Für mich ist jeden Tag "Freitag, der 13."! Nur das ich in der Rolle des Jasons bin. Ich ärgere, piesake, nerve meine Mitmenschen einfach zu gerne.......


----------



## Noxiel (12. Mai 2011)

Ich habe letztes Jahr geheiratet und zwar am Freitag, den 13. 
Soviel halte ich von diesem Unglückstag, da sogar die Hochzeit draufzulegen.
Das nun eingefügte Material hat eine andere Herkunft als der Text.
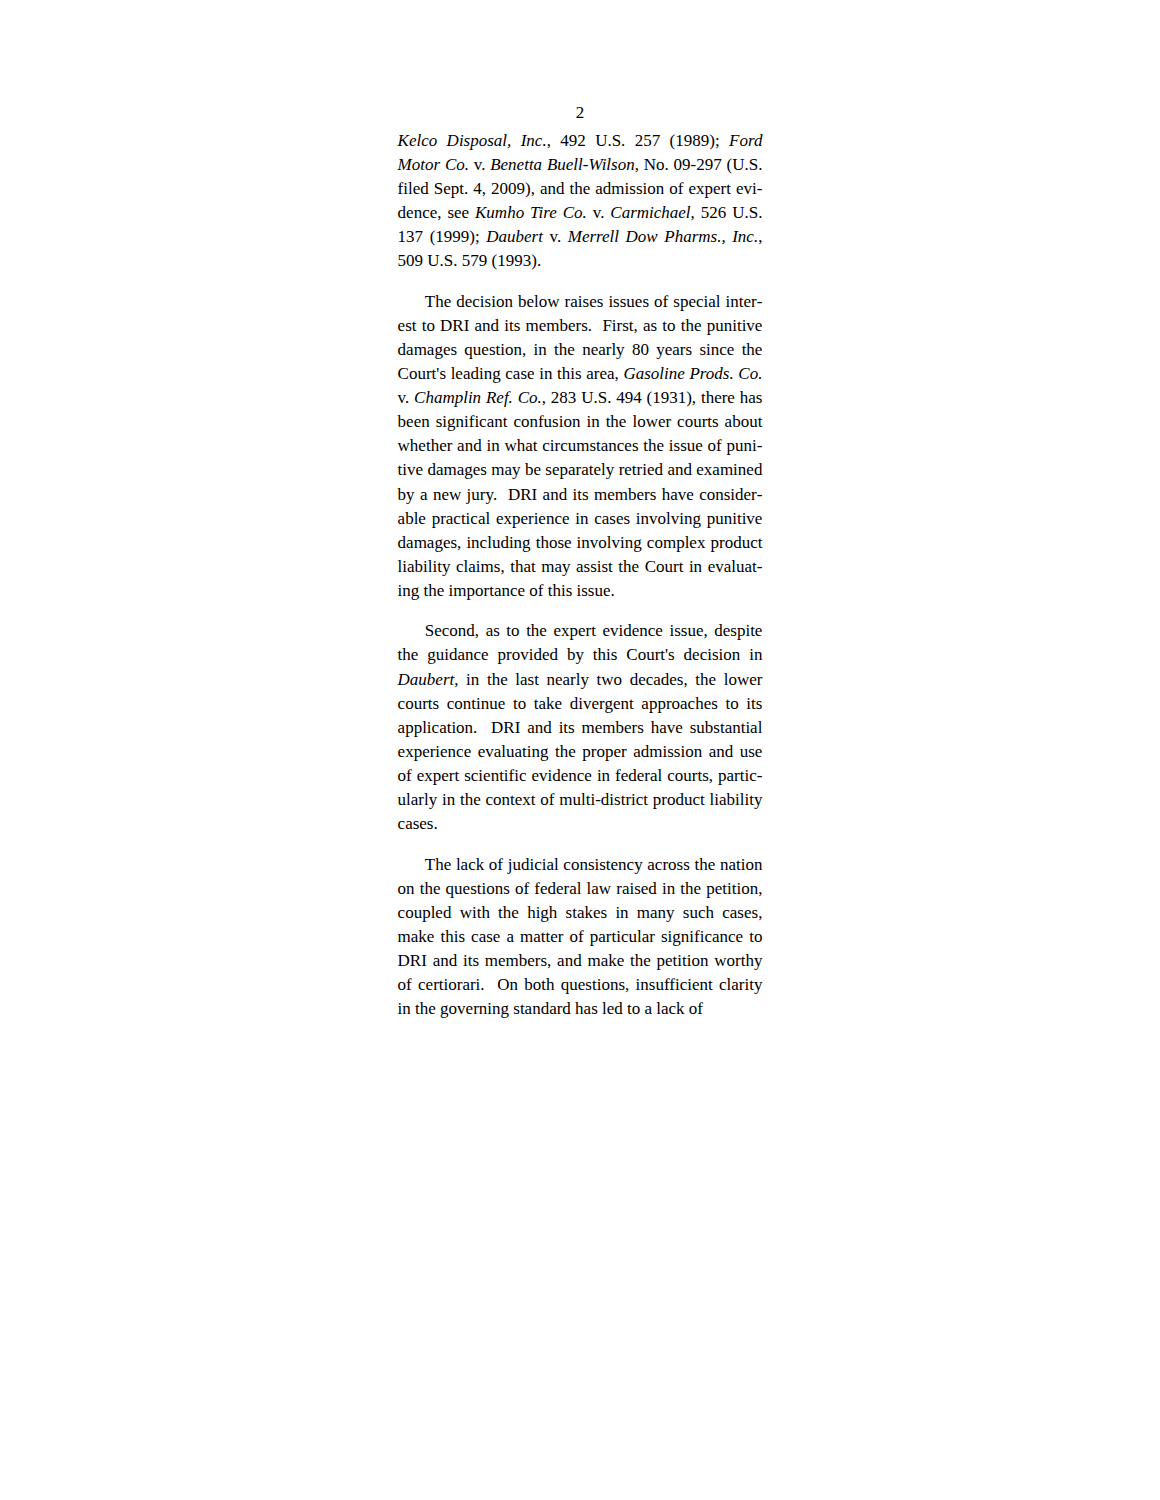2
Kelco Disposal, Inc., 492 U.S. 257 (1989); Ford Motor Co. v. Benetta Buell-Wilson, No. 09-297 (U.S. filed Sept. 4, 2009), and the admission of expert evidence, see Kumho Tire Co. v. Carmichael, 526 U.S. 137 (1999); Daubert v. Merrell Dow Pharms., Inc., 509 U.S. 579 (1993).
The decision below raises issues of special interest to DRI and its members. First, as to the punitive damages question, in the nearly 80 years since the Court's leading case in this area, Gasoline Prods. Co. v. Champlin Ref. Co., 283 U.S. 494 (1931), there has been significant confusion in the lower courts about whether and in what circumstances the issue of punitive damages may be separately retried and examined by a new jury. DRI and its members have considerable practical experience in cases involving punitive damages, including those involving complex product liability claims, that may assist the Court in evaluating the importance of this issue.
Second, as to the expert evidence issue, despite the guidance provided by this Court's decision in Daubert, in the last nearly two decades, the lower courts continue to take divergent approaches to its application. DRI and its members have substantial experience evaluating the proper admission and use of expert scientific evidence in federal courts, particularly in the context of multi-district product liability cases.
The lack of judicial consistency across the nation on the questions of federal law raised in the petition, coupled with the high stakes in many such cases, make this case a matter of particular significance to DRI and its members, and make the petition worthy of certiorari. On both questions, insufficient clarity in the governing standard has led to a lack of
Hahaha, ich lache dem Unglück ins Gesicht!





P.S.: Bisher lief alles wie am Schnürchen.


----------



## llcool13 (12. Mai 2011)

Bin zwar ein wenig abergläubisch, hatte an einem Freitag dem 13. aber noch nie Probleme. Hoffe mal das das so weiter geht


----------



## LoLTroll (12. Mai 2011)

Noxiel schrieb:


> Ich habe letztes Jahr geheiratet und zwar am Freitag, den 13.
> Soviel halte ich von diesem Unglückstag, da sogar die Hochzeit draufzulegen. Hahaha, ich lache dem Unglück ins Gesicht!
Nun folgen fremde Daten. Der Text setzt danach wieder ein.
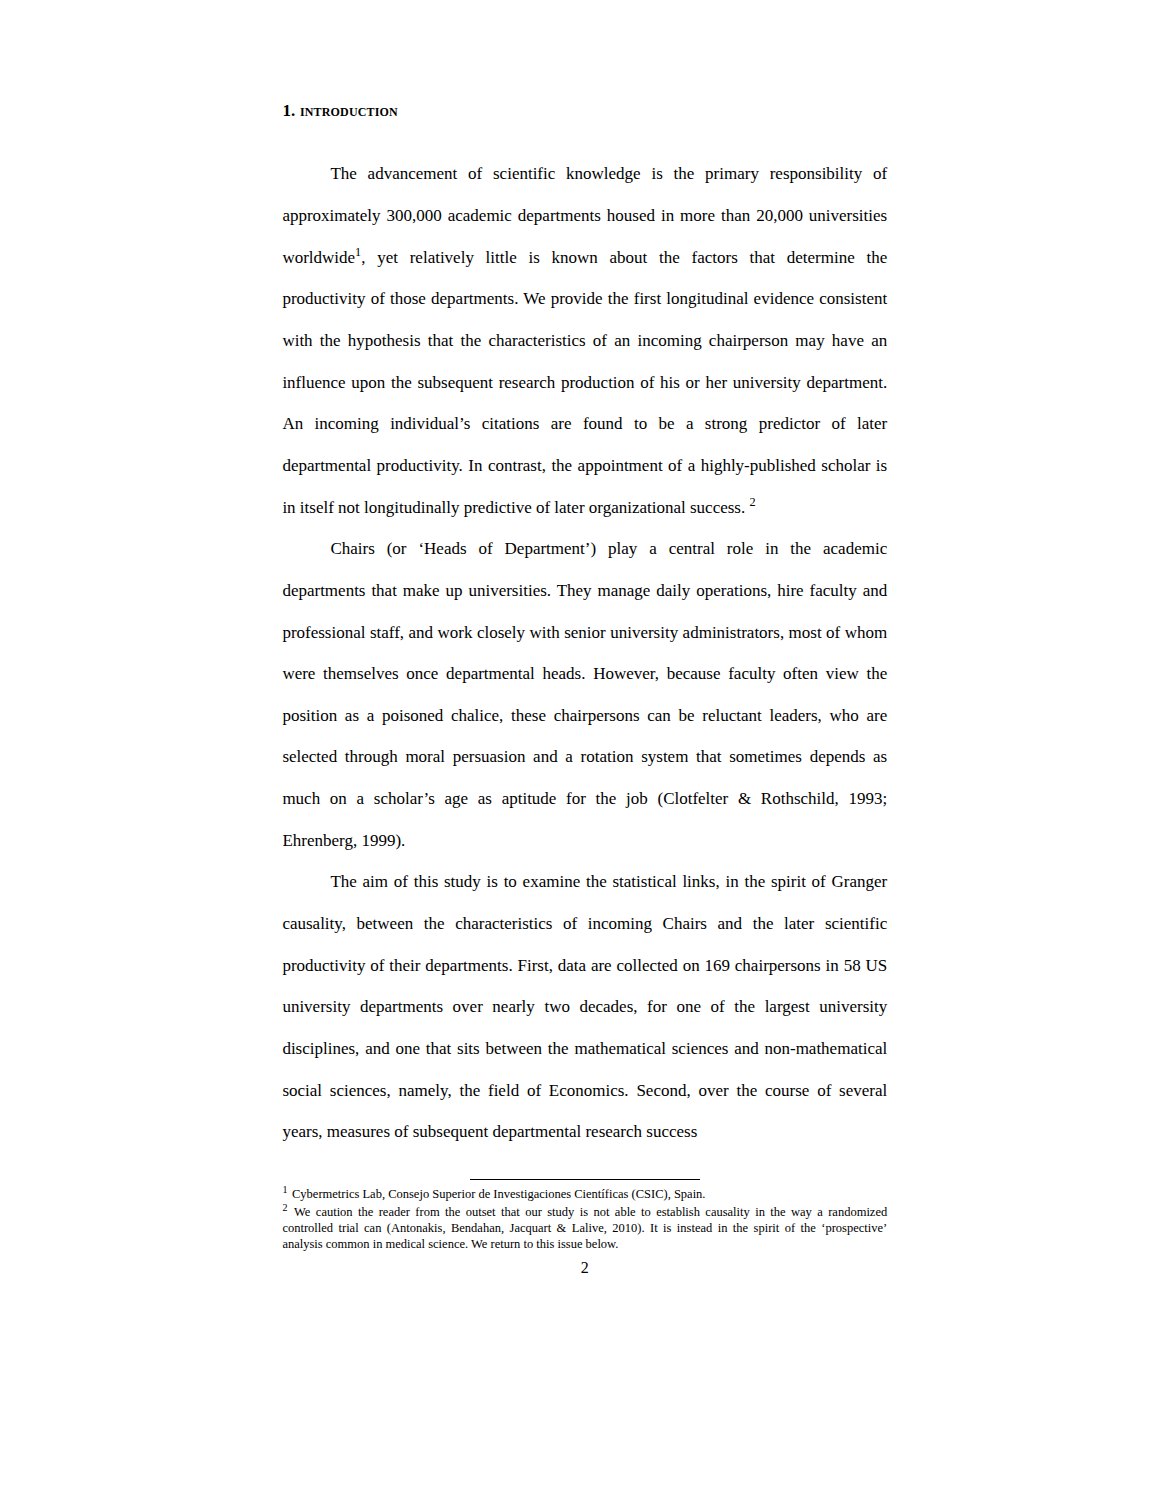1. Introduction
The advancement of scientific knowledge is the primary responsibility of approximately 300,000 academic departments housed in more than 20,000 universities worldwide1, yet relatively little is known about the factors that determine the productivity of those departments. We provide the first longitudinal evidence consistent with the hypothesis that the characteristics of an incoming chairperson may have an influence upon the subsequent research production of his or her university department. An incoming individual’s citations are found to be a strong predictor of later departmental productivity. In contrast, the appointment of a highly-published scholar is in itself not longitudinally predictive of later organizational success. 2
Chairs (or ‘Heads of Department’) play a central role in the academic departments that make up universities. They manage daily operations, hire faculty and professional staff, and work closely with senior university administrators, most of whom were themselves once departmental heads. However, because faculty often view the position as a poisoned chalice, these chairpersons can be reluctant leaders, who are selected through moral persuasion and a rotation system that sometimes depends as much on a scholar’s age as aptitude for the job (Clotfelter & Rothschild, 1993; Ehrenberg, 1999).
The aim of this study is to examine the statistical links, in the spirit of Granger causality, between the characteristics of incoming Chairs and the later scientific productivity of their departments. First, data are collected on 169 chairpersons in 58 US university departments over nearly two decades, for one of the largest university disciplines, and one that sits between the mathematical sciences and non-mathematical social sciences, namely, the field of Economics. Second, over the course of several years, measures of subsequent departmental research success
1 Cybermetrics Lab, Consejo Superior de Investigaciones Científicas (CSIC), Spain.
2 We caution the reader from the outset that our study is not able to establish causality in the way a randomized controlled trial can (Antonakis, Bendahan, Jacquart & Lalive, 2010). It is instead in the spirit of the ‘prospective’ analysis common in medical science. We return to this issue below.
2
Meine Eltern auch und feiern morgen den 23. Hochzeitstag.

Daher ist das immer nur eine Frage des Glaubens ^^


----------



## Grushdak (12. Mai 2011)

Für mich ist das wie jeder andere Tag auch - also kein Tag, um in Panic zu geraten.
Und ich bin nicht abergläubig - sondern gläubig.


----------



## Deadchi (12. Mai 2011)

*lach* ich habe morgen Geburtstag ;-) der Sensenmann hat sich aber noch nicht angekündigt ^^


----------



## Horekin (12. Mai 2011)

Noxiel schrieb:


> Ich habe letztes Jahr geheiratet und zwar am Freitag, den 13.
> Soviel halte ich von diesem Unglückstag, da sogar die Hochzeit draufzulegen. Hahaha, ich lache dem Unglück ins Gesicht!
> 
> 
> ...




Hab auch an nem Freitag den 13. geheiratet. Aber schon vor 9 Jahren und meine Frau und ich sind immer noch glücklich.


----------



## shadow24 (12. Mai 2011)

llcool13 schrieb:


> Bin zwar ein wenig abergläubisch, hatte an einem Freitag dem 13. aber noch nie Probleme. Hoffe mal das das so weiter geht




jo..."drei mal auf holz klopf"


----------



## shadow24 (12. Mai 2011)

Deadchi schrieb:


> *lach* ich habe morgen Geburtstag ;-) der Sensenmann hat sich aber noch nicht angekündigt ^^


der sensenmann kommt auch nich am Freitag den 13....da kommt Jason


----------



## shadow24 (12. Mai 2011)

Horekin schrieb:


> Hab auch an nem Freitag den 13. geheiratet. Aber schon vor 9 Jahren und meine Frau und ich sind immer noch glücklich.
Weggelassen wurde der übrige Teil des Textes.